Related Work & Insights¶
- FORA: the first caching method for DiTs; ECAD can use its schedule to initialize the population.
- ToCa: fine-grained caching requiring manual tuning; ECAD automates this process.
- DiCache: allows the diffusion model to determine the caching strategy, but still relies on heuristics.
- TaylorSeer: predicts features via Taylor expansion, but incurs large memory overhead.
- Insight: the use of genetic algorithms for neural architecture search proves equally effective in the domain of inference acceleration.
Rating¶
- Novelty: ⭐⭐⭐⭐⭐ — Reformulating caching as Pareto optimization represents a paradigm-level innovation.

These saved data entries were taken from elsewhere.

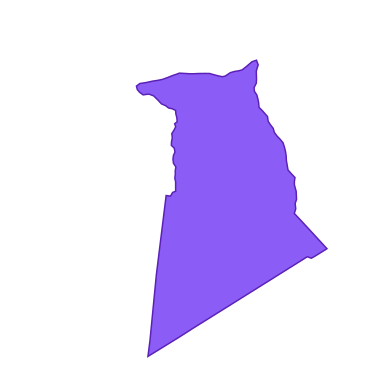 Presidente Vargas, Maranhão, Brazil (Albers equal-area conic projection), rotated 148°
{"feature_id": "56859067B97950070830683", "entity_name": "Presidente Vargas", "entity_type": "district", "adm_level": 2, "iso_a3": "BRA", "parent_name": "Brazil", "parent_adm1": "Maranhão", "projection": "albers", "projection_center": [-44.012, -3.405], "detail": "fine", "context": "isolated", "style": "filled", "palette": "violet", "viewbox_px": 384, "rotation_deg": 148, "n_neighbors": 0, "source": "geoboundaries", "source_scale": "gbopen_adm2", "svg_char_len": 1468}
<svg xmlns="http://www.w3.org/2000/svg" viewBox="0 0 384 384"><g transform="rotate(148 192 192)"><path d="M125.9,72.6L121.3,72.4L107.6,72.4L113.9,105.9L116.6,119.6L112.9,122.8L110.6,127.6L107.2,130.4L103.3,137.4L102.3,140.8L101.3,143.9L99.7,146.5L97.0,149.7L98.0,154.4L98.9,159.8L95.4,168.4L92.9,173.0L91.3,176.7L89.9,180.8L88.7,185.6L89.3,189.9L90.2,194.2L90.6,198.8L89.4,203.0L89.9,207.8L89.9,211.6L88.0,216.0L89.2,223.4L90.3,228.3L88.3,232.1L86.7,236.3L85.6,240.0L85.7,244.3L84.1,247.6L79.8,250.2L77.3,253.8L73.6,260.2L71.3,262.4L68.5,264.7L67.5,269.6L72.1,270.7L79.1,269.6L84.8,269.0L87.8,269.9L92.1,271.7L96.3,272.9L102.3,272.7L105.2,273.7L108.3,276.7L111.5,280.1L114.3,283.2L117.9,285.5L123.3,288.8L127.9,291.4L131.7,293.8L134.8,296.0L139.7,299.5L143.6,300.3L146.9,301.1L151.5,301.9L157.2,303.1L161.6,304.7L166.9,307.0L172.6,309.0L178.6,311.6L183.0,311.3L184.1,307.8L183.6,304.4L182.0,300.3L176.7,297.9L173.6,293.9L172.3,288.6L171.2,282.9L168.7,279.3L167.3,275.6L164.6,273.0L162.7,269.9L164.3,266.8L165.5,263.0L167.4,259.4L170.5,259.1L171.3,255.9L174.0,254.3L178.2,252.2L180.0,248.4L182.8,245.4L184.8,242.5L183.8,238.6L185.3,234.9L188.4,232.8L190.7,230.0L192.5,226.2L192.4,221.8L194.9,219.0L196.7,216.0L199.2,212.9L200.5,209.3L203.3,204.8L205.5,201.3L208.7,201.9L212.4,199.9L215.8,202.7L266.0,140.8L306.2,88.5L316.5,75.9L313.2,75.9L278.6,75.7L264.5,75.9L257.3,75.9L215.3,75.9L128.5,76.0L125.9,72.6Z" fill="#8b5cf6" stroke="#5b21b6" stroke-width="1.5"/></g></svg>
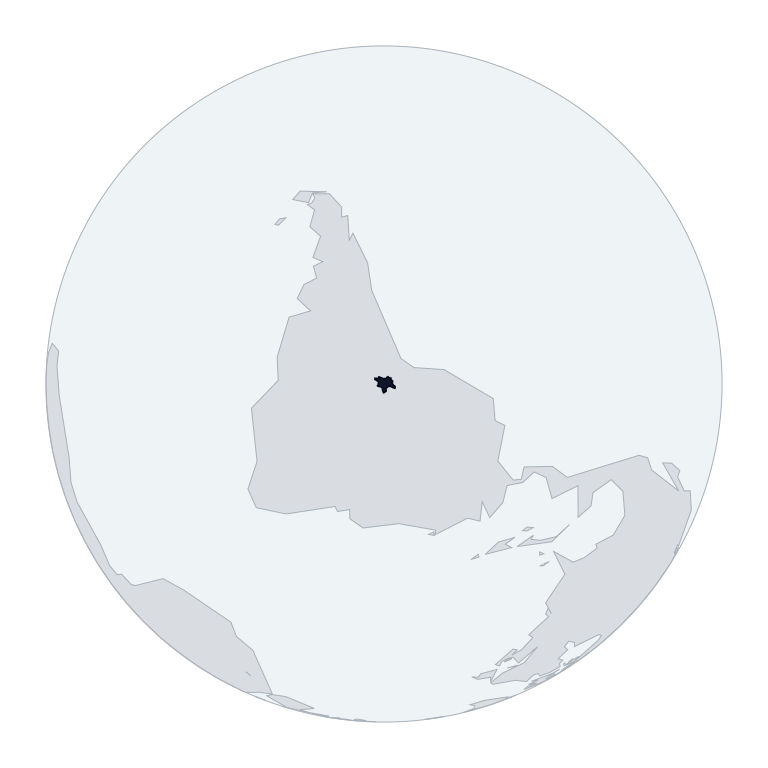 the Earth from above Cochabamba, rotated 154°
{"feature_id": "BOL-1291", "entity_name": "Cochabamba", "entity_type": "Department", "adm_level": 1, "iso_a3": "BOL", "parent_name": "Bolivia", "parent_adm1": "", "projection": "orthographic", "projection_center": [-65.4, -17.184], "detail": "fine", "context": "on_globe", "style": "filled", "palette": "ink", "viewbox_px": 768, "rotation_deg": 154, "n_neighbors": 0, "source": "natural_earth", "source_scale": "10m", "svg_char_len": 7245}
<svg xmlns="http://www.w3.org/2000/svg" viewBox="0 0 768 768"><g transform="rotate(154 384 384)"><circle cx="384" cy="384" r="338" fill="#eef3f6" stroke="#a8b0b8"/><path d="M304.3,55.6L308.4,54.7L318.1,52.6L317.4,53.1L325.8,51.2L324.6,51.3L324.8,51.3L333.6,49.9L330.8,50.4L333.7,50.0L331.3,50.5L335.7,49.7L335.0,50.5L344.0,48.6L350.5,48.3L347.8,49.3L337.2,50.6L304.7,59.4L298.7,62.5L300.9,64.6L328.0,64.5L325.9,68.1L330.9,71.8L337.1,68.6L335.3,64.7L348.0,60.7L344.3,57.5L348.9,55.8L349.5,52.9L361.1,52.1L372.1,53.3L372.2,56.0L377.0,57.0L386.4,54.1L395.8,60.1L417.9,66.4L419.0,68.7L404.2,72.2L380.2,72.0L361.0,80.6L385.3,74.3L387.8,81.8L393.2,83.2L399.9,82.9L403.6,80.0L406.9,83.0L384.2,89.2L380.8,86.6L388.0,84.3L376.8,84.8L361.4,90.9L363.9,95.1L338.1,102.8L339.6,106.3L334.8,110.6L334.2,104.2L334.7,116.4L304.8,133.7L305.0,159.3L292.0,140.8L279.5,140.2L264.3,143.1L263.9,147.1L244.2,147.7L225.1,160.3L216.3,182.9L221.7,198.4L243.8,194.7L251.3,183.8L268.0,179.1L254.2,207.6L283.2,207.4L279.3,228.9L287.5,239.1L302.4,234.7L317.8,238.8L329.2,225.3L347.5,217.6L347.4,235.1L357.8,218.7L367.8,226.8L404.4,226.1L401.5,230.0L432.2,252.1L466.0,263.8L473.8,278.0L469.8,286.2L481.6,289.7L481.7,295.4L528.9,310.1L553.0,328.8L552.3,349.3L532.0,370.1L513.8,420.3L477.5,433.6L468.3,454.9L440.0,485.7L418.0,481.9L424.5,498.9L412.3,508.5L398.1,508.7L395.8,520.7L385.3,520.8L392.4,528.9L376.2,544.6L381.7,557.8L370.1,570.9L374.1,578.7L369.4,578.5L364.7,581.5L364.5,586.0L349.7,579.0L344.5,561.6L349.0,552.5L342.7,551.3L352.2,528.5L345.8,533.2L345.6,500.2L354.0,473.3L357.6,399.5L349.9,385.6L323.8,370.7L292.2,323.0L300.2,302.4L293.5,293.8L315.5,264.8L310.0,241.0L302.3,238.2L294.5,248.0L268.7,236.1L260.3,219.7L186.0,208.1L179.4,202.1L181.1,189.2L166.0,158.6L168.1,190.9L160.3,186.8L156.0,176.6L160.8,171.8L161.1,156.3L155.6,153.8L163.1,135.9L190.3,109.4L190.7,110.7L197.1,105.1L197.1,103.6L195.5,104.1L204.9,97.4L228.4,84.0L253.0,72.5L278.3,63.0L304.3,55.6ZM302.4,168.7L335.6,179.5L316.0,182.6L319.9,179.8L311.6,174.8L296.0,171.3L279.0,176.3L302.4,168.7ZM319.0,152.4L313.2,151.9L319.0,151.3L319.0,152.4ZM193.7,105.2L196.4,104.1L193.9,107.2L190.8,108.4L193.7,105.2ZM197.4,102.3L195.0,103.9L195.3,103.7L197.4,102.3ZM343.1,53.7L346.2,53.3L344.5,54.0L343.1,53.7ZM340.3,53.0L336.1,54.1L334.2,54.0L336.8,53.3L340.3,53.0ZM346.0,51.8L331.3,53.7L328.0,53.7L335.4,51.2L346.0,51.8ZM322.1,51.8L323.3,51.6L316.8,52.8L317.5,52.7L322.1,51.8ZM374.8,594.1L351.1,581.8L364.3,587.1L372.4,580.1L385.2,589.8L374.8,594.1ZM399.3,576.4L409.3,573.0L412.0,575.3L405.6,578.2L399.3,576.4ZM615.9,138.2L613.7,136.8L626.0,155.1L621.0,154.1L609.4,146.2L588.8,122.9L602.4,128.2L595.3,121.5L578.8,109.4L584.3,112.5L579.2,108.7L583.0,111.0L580.9,109.4L615.9,138.2ZM685.8,536.1L685.5,536.6L678.7,549.1L671.9,559.1L664.3,566.0L662.0,556.2L669.8,544.0L680.8,516.5L699.5,455.2L708.5,432.8L711.6,412.6L709.1,363.1L710.2,341.2L707.5,329.6L703.2,328.1L699.1,314.4L695.6,311.8L667.9,305.9L654.4,286.7L626.0,237.0L627.3,221.7L618.6,202.2L620.2,154.2L630.6,161.3L643.4,167.5L646.8,171.5L656.2,184.0L662.5,192.6L675.4,212.9L686.8,234.1L696.8,256.0L705.1,278.6L711.8,301.8L716.8,325.3L720.1,349.1L721.7,373.2L721.7,397.2L719.9,421.2L716.4,445.1L711.2,468.6L704.3,491.6L695.8,514.2L685.8,536.1ZM631.5,180.3L634.2,185.6L634.3,185.6L631.5,180.3ZM405.5,225.9L409.9,229.3L404.0,229.3L405.5,225.9ZM312.9,189.5L320.1,189.3L323.7,191.5L318.1,192.7L312.9,189.5ZM374.5,186.8L382.9,188.2L374.0,189.6L374.5,186.8ZM340.9,181.0L367.7,186.5L350.3,191.8L333.5,188.8L345.3,186.8L340.9,181.0ZM314.8,161.3L319.3,162.0L317.7,164.9L314.8,161.3ZM323.2,152.0L321.4,152.4L319.4,150.4L323.2,152.0ZM389.1,81.4L391.0,81.0L397.8,81.4L394.3,82.6L389.1,81.4ZM429.1,77.4L433.5,82.3L428.0,79.2L424.1,81.1L407.6,77.9L418.7,69.8L416.6,73.7L429.1,77.4ZM388.7,72.6L397.9,74.7L387.3,72.8L388.7,72.6ZM547.5,88.7L553.3,91.8L558.4,95.1L556.0,95.2L548.6,90.1L547.5,88.7ZM550.5,90.0L551.4,90.5L557.3,93.9L576.5,106.3L578.3,107.5L570.8,103.8L570.0,102.4L564.4,99.0L560.2,95.7L539.3,83.9L550.5,90.0ZM494.9,64.8L493.8,64.6L484.5,61.7L475.7,58.9L482.1,60.6L494.9,64.8ZM361.9,48.1L357.6,48.6L357.6,48.3L361.2,47.8L361.9,48.1ZM363.9,46.7L380.7,46.8L376.7,47.0L392.2,48.0L387.7,49.2L377.8,48.3L385.9,50.6L375.2,50.4L381.9,52.2L360.3,50.1L351.0,50.7L363.1,49.3L367.5,48.0L366.6,47.6L357.1,47.4L339.2,49.1L340.0,49.0L356.5,47.2L358.4,47.1L363.9,46.7ZM457.0,54.1L444.6,52.9L443.5,54.9L447.2,58.0L432.5,55.6L419.7,51.7L410.0,48.5L413.1,47.6L405.9,47.2L405.3,46.9L411.2,47.3L401.7,46.6L402.7,46.6L430.0,49.2L457.0,54.1ZM633.0,155.6L637.1,160.1L635.6,158.5L628.8,151.1L629.0,151.3L633.0,155.6Z" fill="#d9dde1" stroke="#a8b0b8" stroke-width="1"/><path d="M375.1,386.2L375.8,385.8L375.9,385.7L375.7,385.4L375.8,385.2L375.7,384.9L375.7,384.7L375.7,384.4L375.6,384.0L375.5,383.9L375.4,383.7L375.0,383.4L374.9,383.3L374.9,383.2L375.0,383.0L375.0,382.9L375.1,382.7L375.1,382.4L375.2,382.1L375.4,382.0L375.5,381.9L375.8,381.9L376.0,381.8L376.1,381.7L376.3,381.5L376.3,381.4L376.3,381.0L376.3,380.5L376.2,380.4L376.1,380.1L376.0,379.9L376.0,379.7L376.1,379.4L376.1,378.7L375.9,378.5L375.9,378.4L375.7,378.3L375.7,378.2L375.4,377.8L375.3,377.6L375.2,377.5L375.2,377.4L375.3,377.0L375.3,376.8L375.2,376.7L375.3,376.5L375.3,376.4L375.4,376.2L375.5,375.9L375.7,375.7L376.1,375.3L377.7,376.9L377.8,377.0L378.0,377.4L378.0,377.5L378.3,377.9L379.2,378.9L379.4,379.0L379.9,379.4L380.2,379.5L380.7,379.6L381.2,379.8L381.5,379.8L383.7,379.2L384.2,378.9L384.3,378.8L384.4,378.7L384.7,377.7L384.7,377.4L384.9,377.1L385.2,376.6L385.3,376.5L387.5,376.2L388.1,376.1L388.2,376.3L387.9,376.3L388.1,376.4L388.1,376.5L387.9,376.5L388.0,376.7L388.0,376.8L388.1,377.0L388.0,377.4L388.0,377.5L388.2,377.8L388.1,378.0L388.1,378.3L388.1,378.5L388.0,378.8L388.0,379.0L388.0,379.3L387.9,379.7L387.9,379.8L387.8,380.0L387.6,380.1L387.5,380.3L387.5,380.5L387.4,381.0L387.3,381.3L387.5,381.5L387.6,382.2L387.7,382.3L388.2,382.9L388.4,383.0L388.5,383.0L389.0,383.5L389.4,383.7L389.5,383.8L389.8,384.0L390.2,384.5L390.5,384.7L390.5,384.8L390.6,385.0L390.7,385.3L390.4,385.4L390.2,385.4L389.9,385.4L389.7,385.6L389.6,385.9L389.6,386.0L388.7,387.3L388.6,387.5L388.1,387.9L388.0,388.0L387.9,388.1L387.9,388.3L387.9,388.5L388.2,388.7L388.3,388.9L388.4,389.2L388.5,389.5L388.8,389.7L388.8,389.8L389.0,390.1L389.2,390.5L389.3,390.7L389.4,390.8L389.4,391.0L389.5,391.3L389.8,391.5L390.0,391.6L390.1,391.8L390.1,392.1L390.2,392.3L390.0,392.5L389.9,392.7L389.8,392.4L389.6,392.4L389.1,392.7L389.1,392.8L388.7,392.8L388.6,392.7L388.4,392.6L388.3,392.4L388.2,392.2L387.9,391.9L387.6,391.9L387.4,391.7L387.1,391.7L386.7,391.8L386.4,391.9L386.2,392.1L386.0,392.3L386.0,392.5L385.9,392.6L385.7,392.7L385.4,392.4L385.0,392.5L384.9,392.4L384.9,392.2L384.8,391.9L384.7,391.9L384.6,391.7L384.4,391.5L384.3,391.4L384.3,391.2L384.2,391.2L383.9,391.0L383.6,390.8L383.4,390.4L383.2,390.2L382.9,390.0L382.8,389.8L382.8,389.7L382.6,389.6L382.4,389.5L382.3,389.4L382.0,389.0L381.6,388.8L381.5,388.6L381.4,388.6L381.0,388.7L380.9,388.6L380.7,388.4L380.6,388.1L380.4,388.0L380.1,388.0L379.9,388.0L379.7,388.0L379.2,388.4L379.1,388.5L378.8,388.7L378.7,388.8L378.3,388.7L378.0,388.7L377.7,388.7L377.1,388.8L376.8,388.0L376.4,387.4L376.1,387.0L376.0,386.9L375.1,386.2Z" fill="#0f172a" stroke="#020617" stroke-width="1.5"/></g></svg>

- Technical Contribution: ⭐⭐⭐⭐ — The method is elegant and effective, though the core technique (NSGA-II) is not novel in itself.
- Experimental Thoroughness: ⭐⭐⭐⭐⭐ — Three models × multiple datasets × multiple metrics × transfer experiments.
- Writing Quality: ⭐⭐⭐⭐ — Clear exposition supported by extensive tables and figures.
- Overall Recommendation: ⭐⭐⭐⭐⭐ — A highly practical method that changes the practice of diffusion model acceleration.